The ever-ethnocentric Diplo plays on that mesmerism with his stop-and-start, Kenyan-meets-Venusian, mashed-mixed-and-mingled production on “Already” (his Major Lazer are featured guests too on the track). Bey’s sonic backing on “Find Your Own Way” is a rushed, sensual, kitchen-sink samba that makes her sound, shockingly, like Sade. “NILE,” the collaboration between Kendrick Lamar and Beyoncé, features production from Sounwave (Kendrick’s collaborator from “DAMN” and his “Black Panther” film project), and together they project the noir tone of the endlessly echoing outback in the cool of night. Their voices, alone or intertwined together, are comparable to the narrators of “The Sheltering Sky,” if they were far hipper and decidedly Afrocentric. Beyonce’s chatty “Otherside,” which starts with a rolling floaty piano melody fresh from a Satie chamber concert, gives way to the sweet whispers of Swahili towards the end of the track, surely conjuring  the move from the Eurocentric to the Afrocentric.

is not the only artist to enjoy the fruits of Africa here. Her Nigerian guests too are heightened by their cinematic circumstance. “Don’t Jealous Me” by Tekno, Yemi Alade & Mr Eazi talks about monkeys and lions, utilizes Swahili, and has the hot breeze of the Sahara on its back, a whoosh as dense and tactile as any dangerous Santa Ana wind. Burna Boy’s melodic baritone sing-speak comes through loud, clear and AutoTune-ed on the clattering “Ja Ara E.” Cameroonian vocalist Salatiel holds his own next to Beyonce and Pharrell, with a contextually odd lyric that goes “I’m not much of a talker / Can I drink from your water?” And he’s not talking about the Nile.

For all of its big-name guests and complicated clicking rhythms, it is the arid airiness of spare, spiritual numbers such as “Otherside” and its grand, incrementally rising sister “Spirit” that define Beyoncé’s “Gift,” two ballads dedicated to uplifting the self in the name of something bigger — be it family, God or success.

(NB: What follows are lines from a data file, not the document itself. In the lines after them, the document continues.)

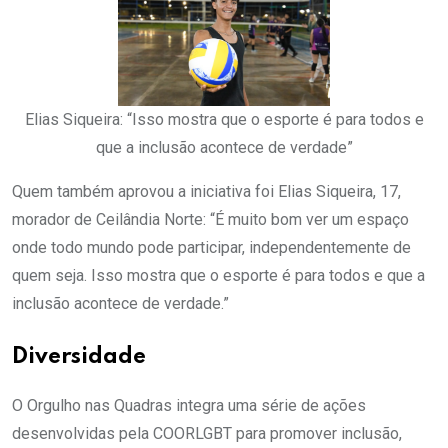
Elias Siqueira: “Isso mostra que o esporte é para todos e
que a inclusão acontece de verdade”
Quem também aprovou a iniciativa foi Elias Siqueira, 17,
morador de Ceilândia Norte: “É muito bom ver um espaço
onde todo mundo pode participar, independentemente de
quem seja. Isso mostra que o esporte é para todos e que a
inclusão acontece de verdade.”
Diversidade
O Orgulho nas Quadras integra uma série de ações
desenvolvidas pela COORLGBT para promover inclusão,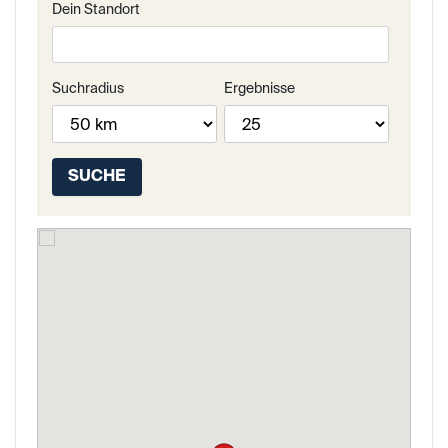
Dein Standort
Suchradius
Ergebnisse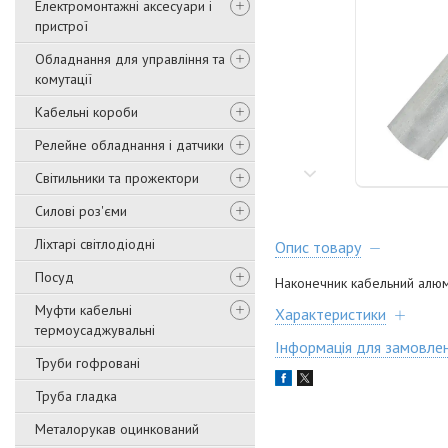
Електромонтажні аксесуари і
пристрої
Обладнання для управління та
комутації
Кабельні короби
Релейне обладнання і датчики
Світильники та прожектори
Силові роз'єми
Ліхтарі світлодіодні
Опис товару
Посуд
Наконечник кабельний алюм
Муфти кабельні
Характеристики
термоусаджувальні
Інформація для замовле
Труби гофровані
Труба гладка
Металорукав оцинкований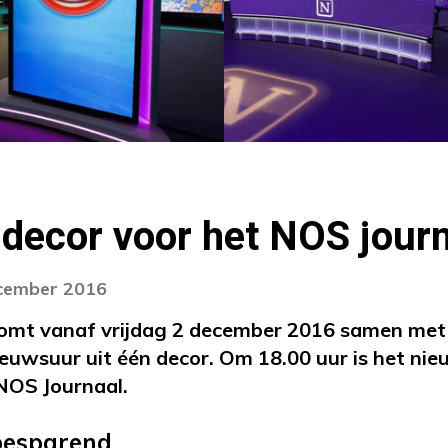
decor voor het NOS jour
ecember 2016
omt vanaf vrijdag 2 december 2016 samen me
euwsuur uit één decor. Om 18.00 uur is het nie
 NOS Journaal.
dbesparend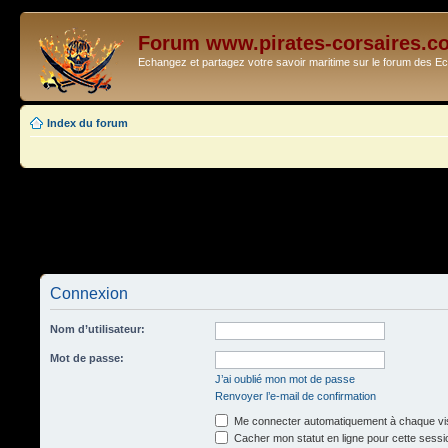
Forum www.pirates-corsaires.c
Echangez et partagez votre savoir maritime sur le forum des 
Index du forum
Connexion
Nom d’utilisateur:
Mot de passe:
J’ai oublié mon mot de passe
Renvoyer l’e-mail de confirmation
Me connecter automatiquement à chaque vis
Cacher mon statut en ligne pour cette sessi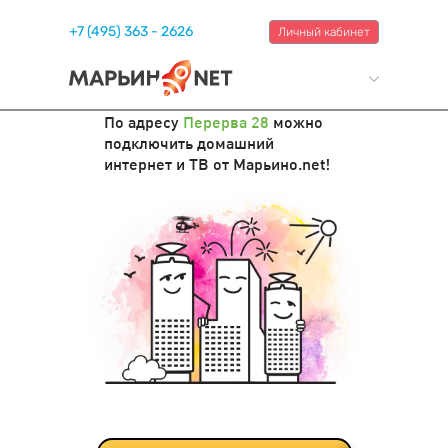
+7 (495) 363 - 2626
Личный кабинет
По адресу
Перерва 28
можно
подключить домашний
интернет и ТВ от Марьино.net!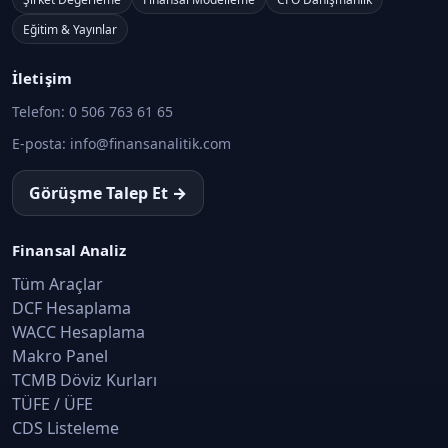
Eğitim & Yayınlar
İletişim
Telefon:
0 506 763 61 65
E-posta:
info@finansanalitik.com
Görüşme Talep Et →
Finansal Analiz
Tüm Araçlar
DCF Hesaplama
WACC Hesaplama
Makro Panel
TCMB Döviz Kurları
TÜFE / ÜFE
CDS Listeleme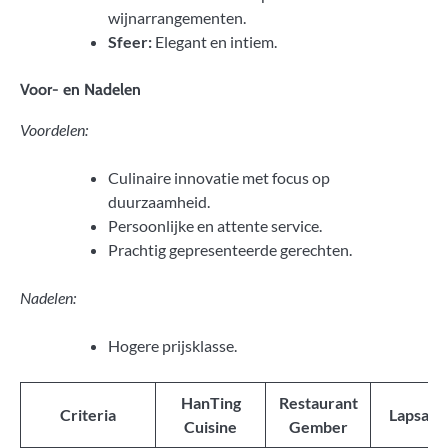
wijnarrangementen.
Sfeer:
Elegant en intiem.
Voor- en Nadelen
Voordelen:
Culinaire innovatie met focus op
duurzaamheid.
Persoonlijke en attente service.
Prachtig gepresenteerde gerechten.
Nadelen:
Hogere prijsklasse.
HanTing
Restaurant
Criteria
Lapsang
Cuisine
Gember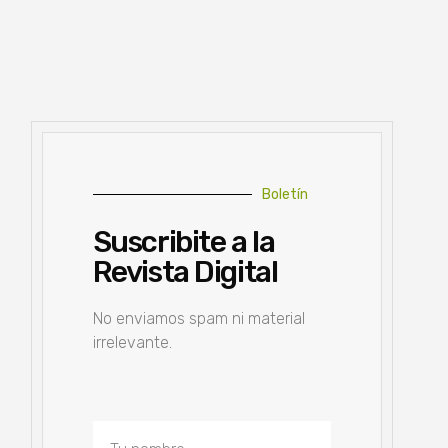
Boletín
Suscribite a la
Revista Digital
No enviamos spam ni material
irrelevante.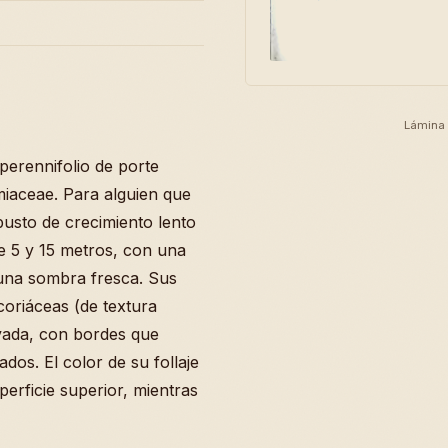
Lámina 
perennifolio de porte
miaceae. Para alguien que
busto de crecimiento lento
e 5 y 15 metros, con una
una sombra fresca. Sus
coriáceas (de textura
ovada, con bordes que
dos. El color de su follaje
perficie superior, mientras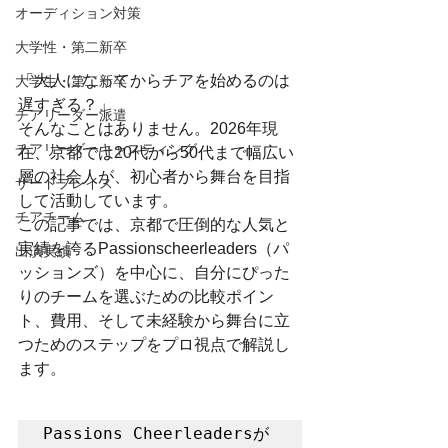
オーディション対策
大学性・第二新卒
「大人になってからチアを始めるのは
大学生・第二新卒
遅すぎる？」
チアリーダー派遣
そんなことはありません。2026年現
チアリーダーキャスティング
在、京都では20代から50代まで幅広い
層の社会人が、初心者から舞台を目指
サードプレイス
して活動しています。
チアチーム
この記事では、京都で圧倒的な人気と
実績を誇るPassionscheerleaders（パ
出演実績
ッションズ）を中心に、自分にぴった
りのチームを選ぶための比較ポイン
ト、費用、そして未経験から舞台に立
つためのステップをプロ視点で解説し
ます。
Passions Cheerleadersが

This isn’t a perfect album. “SCAR” by 070 Shake and Jessie Reyez is a shockingly slick mess. The interludes by characters in the film should have remained on Elton’s soundtrack. And Khaled? Really?  Beyond those few missteps, “The Lion King: The Gift” manages to be a wild, wonderful offering dedicated to sounds and soul of the motherland, all while sticking to the script: Beyonce’s, of course.